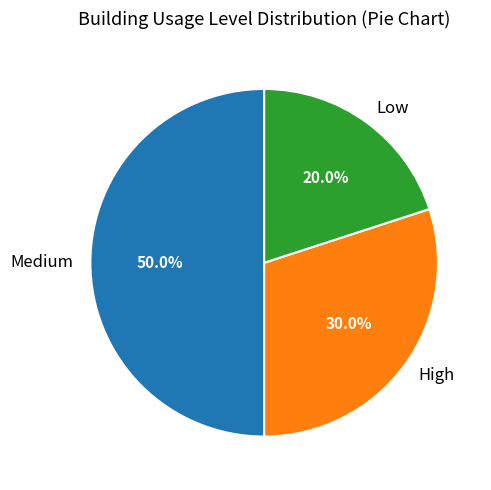

How many slices are in this pie chart?

3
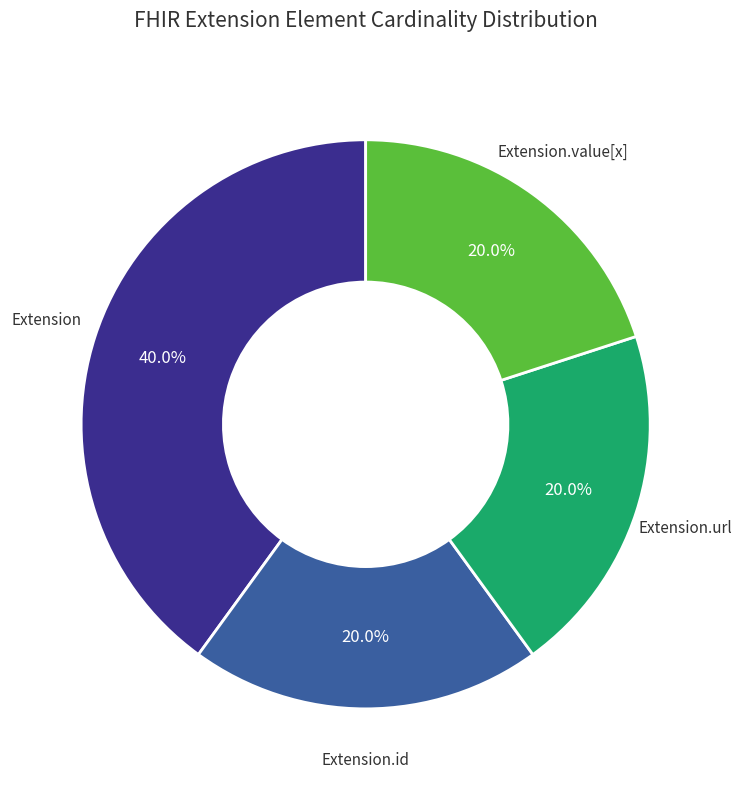

What portion of the pie excludes Extension.url?

80.0%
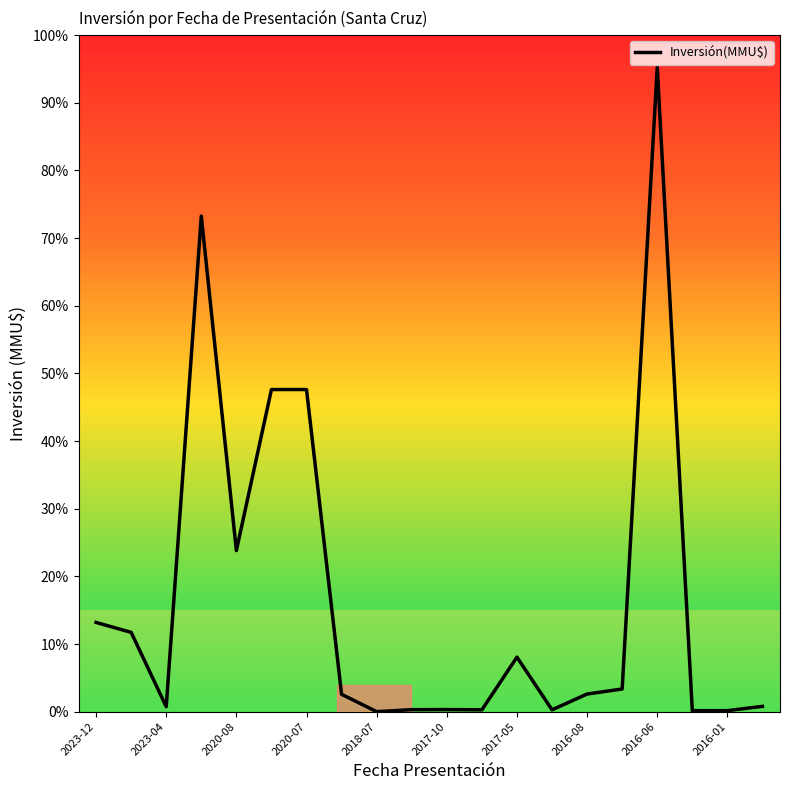

Where is the first local minimum?

2023-04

+ + + + +

GOAL OF THE EXERCISE: Find every line of the items above that contains the string "this" and copy each one. Matching is case-sensitive.

RESULT BELOW:
How many slices are in this pie chart?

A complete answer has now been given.